GenSP introduces a new subtype `SPDistribution{T} <: Distribution{T}`. Users can declare
new subtypes of `SPDistribution{T}` and instead of implementing `random` and `logpdf`,
implement `random_weighted` and `estimate_logpdf`.
### Inference in GenSP
GenSP exposes a new library for inference. It works a lot like Gen's inference library,
with the following key differences:
* In GenSP, inference algorithms are themselves generative functions. In particular,
GenSP's inference algorithms are `SPDistribution{ChoiceMap}`s
that take as input a `Target` posterior and produce as output
a `ChoiceMap` approximately sampled from the posterior.
(`Target` is a struct type that GenSP exposes,
wrapping together a generative function, arguments to it,
and a `ChoiceMap` of observations.) Because inference algorithms
are `SPDistribution`s, they can estimate their own output densities.
* Instead of proposal *generative functions*, GenSP inference methods accept
proposal *distributions* -- distributions over `ChoiceMap`s containing the
unconstrained choices of the target.
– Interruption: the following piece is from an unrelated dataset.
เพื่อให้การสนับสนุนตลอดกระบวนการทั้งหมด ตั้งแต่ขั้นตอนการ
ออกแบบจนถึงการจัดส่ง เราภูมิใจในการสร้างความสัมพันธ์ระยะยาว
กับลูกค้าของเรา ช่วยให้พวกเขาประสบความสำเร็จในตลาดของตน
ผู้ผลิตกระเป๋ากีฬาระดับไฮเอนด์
Such distributions can be obtained from
generative functions by using the `ChoiceMapDistribution` combinator. That
combinator can also be used to marginalize auxiliary variables from proposals,
by selecting only the choices meant to serve as the proposal.
### Marginalization
New distributions can be created by marginalizing generative functions:
* `Marginal{T}(gen_fn, inf_alg, addr)` -- the marginal distribution of the choice at address `addr` in `gen_fn`.
* `ChoiceMapDistribution(gen_fn, selection=AllSelection(), inf_alg=default_importance(1))` -- the marginal distribution of `selection` under `gen_fn`.